Entre as ações que costumam gerar debate, há também menções a iniciativas que, segundo críticos, alteram o clima das relações internacionais. No discurso de Lula, houve referências a episódios que, para parte da comunidade internacional, evidenciam a dificuldade de manter a soberania de países europeus frente a decisões norte-americanas em prol de interesses estratégicos. O tom do pronunciamento insere-se num momento de tensões diplomáticas que envolve avaliações sobre o peso da liderança dos Estados Unidos no cenário global.

Outra ponta da narrativa internacional que contextualiza a fala de Lula envolve críticas da comunidade global à política externa norte-americana.
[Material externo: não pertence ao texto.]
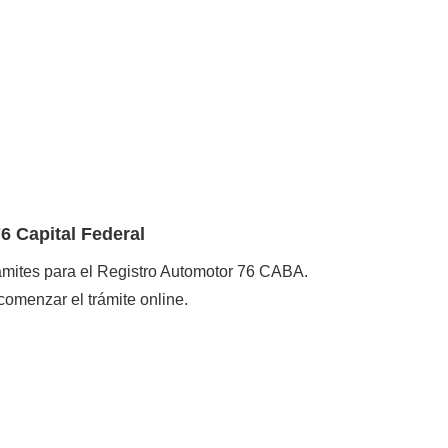
6 Capital Federal
rámites para el Registro Automotor 76 CABA.
comenzar el trámite online.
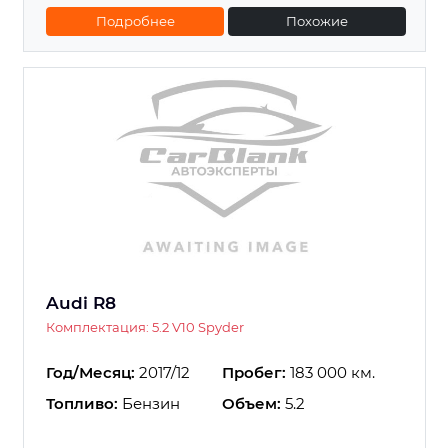
Подробнее
Похожие
Audi R8
Комплектация: 5.2 V10 Spyder
Год/Месяц:
2017/12
Пробег:
183 000 км.
Топливо:
Бензин
Объем:
5.2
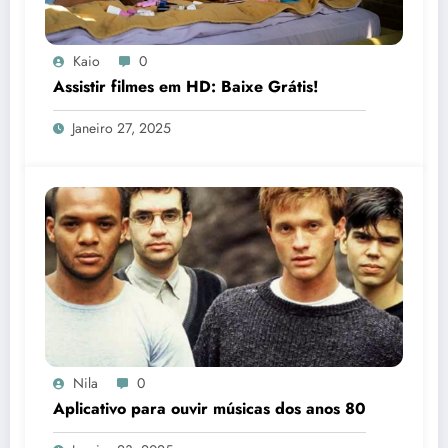
Kaio
0
Assistir filmes em HD: Baixe Grátis!
Janeiro 27, 2025
Nila
0
Aplicativo para ouvir músicas dos anos 80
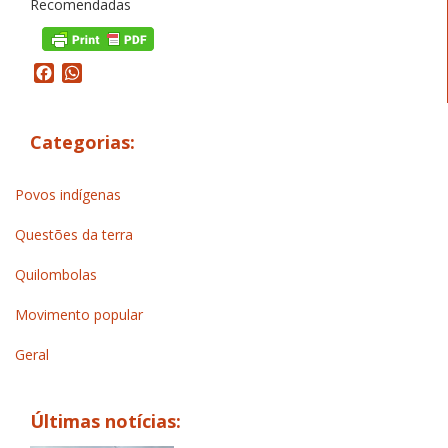
Recomendadas
Facebook
WhatsApp
Categorias:
Povos indígenas
Questões da terra
Quilombolas
Movimento popular
Geral
Últimas notícias:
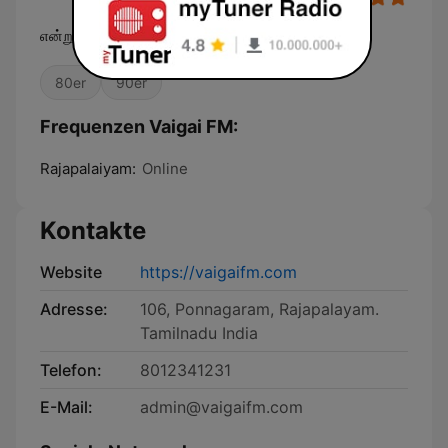
என்றும் உங்களோடு! என்றென்றும் தமிழோடு!!
80er
90er
Frequenzen Vaigai FM:
Rajapalaiyam:
Online
Kontakte
Website
https://vaigaifm.com
Adresse:
106, Ponnagaram, Rajapalayam.
Tamilnadu India
Telefon:
8012341231
E-Mail:
admin@vaigaifm.com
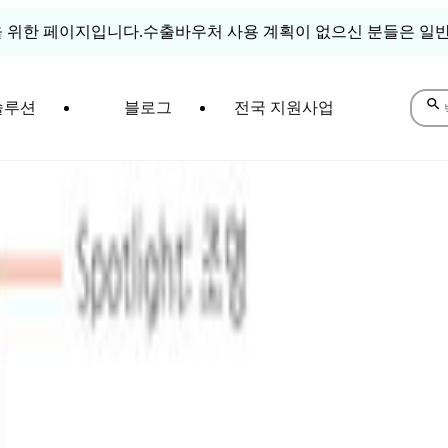
 위한 페이지입니다.
수출바우처 사용 계획이 없으신 분들은 일반
솔루션
블로그
전국 지원사업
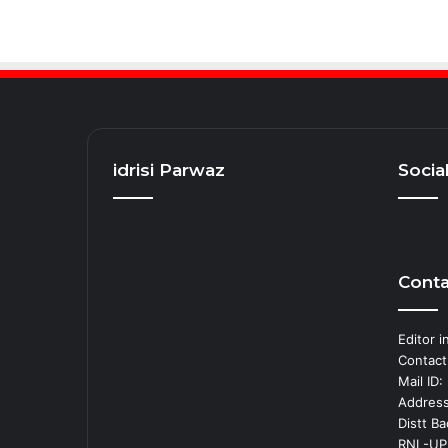
idrisi Parwaz
Socia
Conta
Editor i
Contact
Mail ID
Address
Distt B
RNI -UP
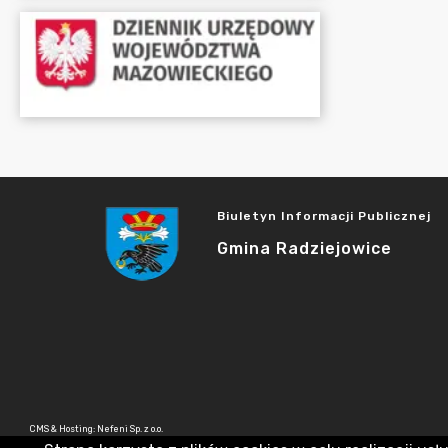
Biuletyn Informacji Publicznej
Gmina Radziejowice
CMS & Hosting: Nefeni Sp. z o.o.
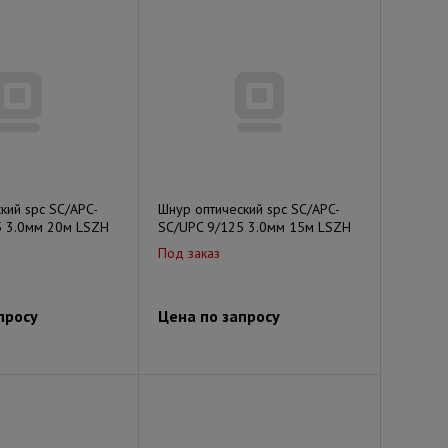
кий spc SC/APC-
Шнур оптический spc SC/APC-
5 3.0мм 20м LSZH
SC/UPC 9/125 3.0мм 15м LSZH
Под заказ
просу
Цена по запросу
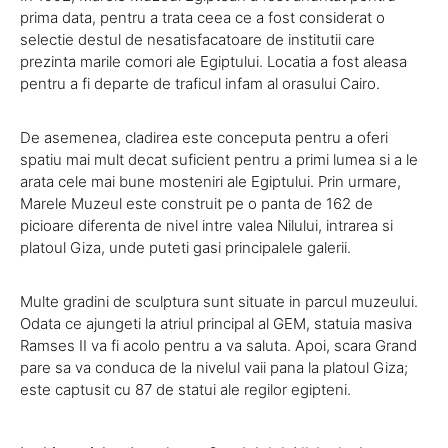
prima data, pentru a trata ceea ce a fost considerat o
selectie destul de nesatisfacatoare de institutii care
prezinta marile comori ale Egiptului. Locatia a fost aleasa
pentru a fi departe de traficul infam al orasului Cairo.
De asemenea, cladirea este conceputa pentru a oferi
spatiu mai mult decat suficient pentru a primi lumea si a le
arata cele mai bune mosteniri ale Egiptului. Prin urmare,
Marele Muzeul este construit pe o panta de 162 de
picioare diferenta de nivel intre valea Nilului, intrarea si
platoul Giza, unde puteti gasi principalele galerii.
Multe gradini de sculptura sunt situate in parcul muzeului.
Odata ce ajungeti la atriul principal al GEM, statuia masiva
Ramses II va fi acolo pentru a va saluta. Apoi, scara Grand
pare sa va conduca de la nivelul vaii pana la platoul Giza;
este captusit cu 87 de statui ale regilor egipteni.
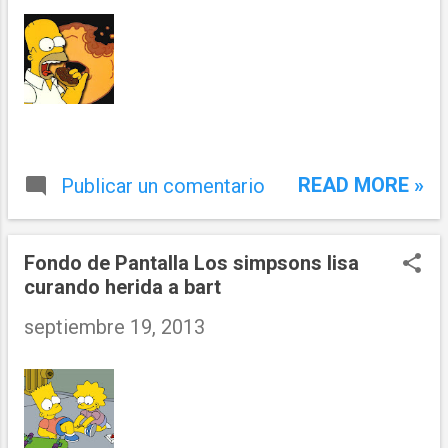
READ MORE »
Publicar un comentario
Fondo de Pantalla Los simpsons lisa
curando herida a bart
septiembre 19, 2013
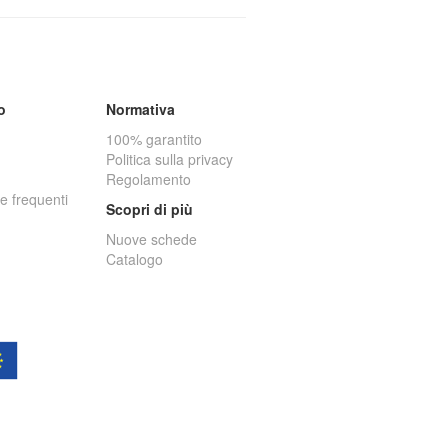
o
Normativa
100% garantito
Politica sulla privacy
Regolamento
 frequenti
Scopri di più
Nuove schede
Catalogo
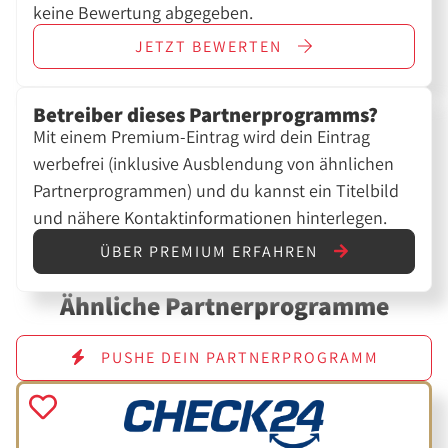
keine Bewertung abgegeben.
JETZT
BEWERTEN
Betreiber dieses Partnerprogramms?
Mit einem Premium-Eintrag wird dein Eintrag
werbefrei (inklusive Ausblendung von ähnlichen
Partnerprogrammen) und du kannst ein Titelbild
und nähere Kontaktinformationen hinterlegen.
ÜBER PREMIUM ERFAHREN
Ähnliche Partnerprogramme
PUSHE DEIN PARTNERPROGRAMM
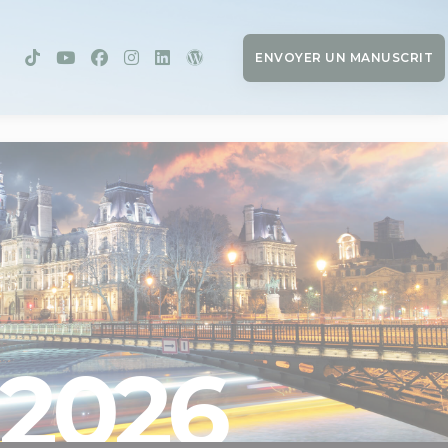
ENVOYER UN MANUSCRIT
2026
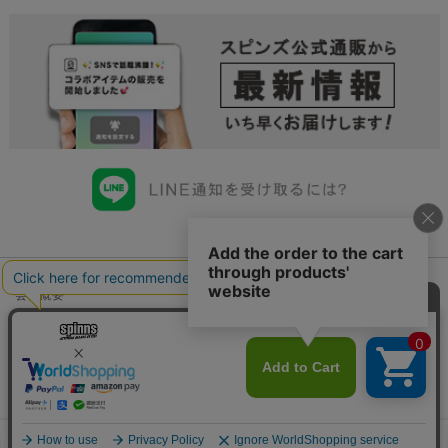
会社概要
会員規約について
店舗一覧
個人情報の取り扱いについて
特定商取引法に基づく表示
古物商許可申請番号一覧
お問い合わせ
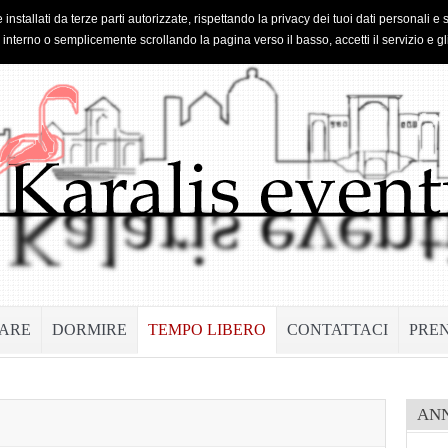
 installati da terze parti autorizzate, rispettando la privacy dei tuoi dati personal
o interno o semplicemente scrollando la pagina verso il basso, accetti il servizio e gl
ARE
DORMIRE
TEMPO LIBERO
CONTATTACI
PRE
AN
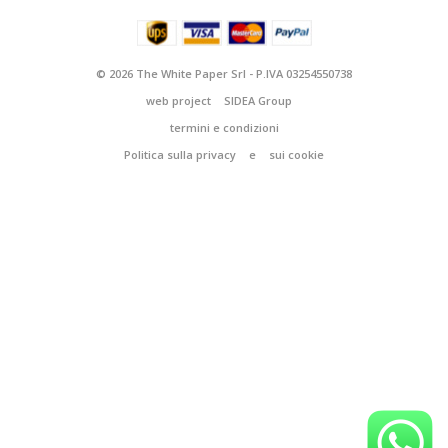
© 2026 The White Paper Srl - P.IVA 03254550738
web project
SIDEA Group
termini e condizioni
Politica sulla privacy
e
sui cookie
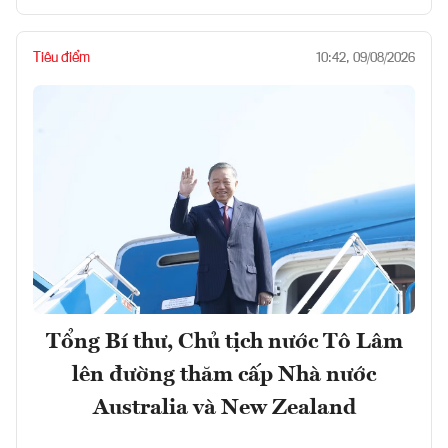
Tiêu điểm
10:42, 09/08/2026
Tổng Bí thư, Chủ tịch nước Tô Lâm
lên đường thăm cấp Nhà nước
Australia và New Zealand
Em uma visão compartilhada por diferentes governos, há quem sustente que ações norte-americanas costumam colocar as pretensões de defesa de interesses dos EUA em prioridade sobre outros temas de soberania nacional, inclusive na Europa. Em contrapartida, a discussão sobre o papel da multilateralidade e da lei internacional permanece em evidência no debate público.

Na edição de domingo anterior, o presidente brasileiro publicou um artigo de opinião no The New York Times tratando de temas ligados à política externa norte-americana. Em seu texto, Lula descreveu como “lamentável” uma operação recente que resultou na captura do que ele chamou de ditador Nicolás Maduro em 3 de janeiro, avaliando que tais movimentações representam uma erosão da ordem internacional vigente desde o pós-Segunda Guerra Mundial. O ex-presidente também enfatizou que ações desse tipo permeiam um cenário em que o respeito às normas internacionais fica vulnerável, alimentando uma percepção de enfraquecimento do sistema multilateral.

O conjunto de declarações de Lula, tanto na cerimônia no Rio Grande do Sul quanto na publicação na imprensa internacional, reforça a pauta de crítica à atuação de Estados Unidos na arena global. Ainda que centradas em questões de comunicação digital e de soberania nacional, as observações do presidente buscam situar o Brasil como ator atento às regras que regem as relações entre nações, sobretudo no que diz respeito ao respeito aos tratados e ao diálogo multilateral.

Até o momento, não houve retratação ou complementação oficial que altere o teor das falas apresentadas pelo presidente durante o evento regional. O tom adotado mantém o foco em defender um order internacional baseado no diálogo e no escrutínio de ações que possam afetar a soberania de países próximos e distantes.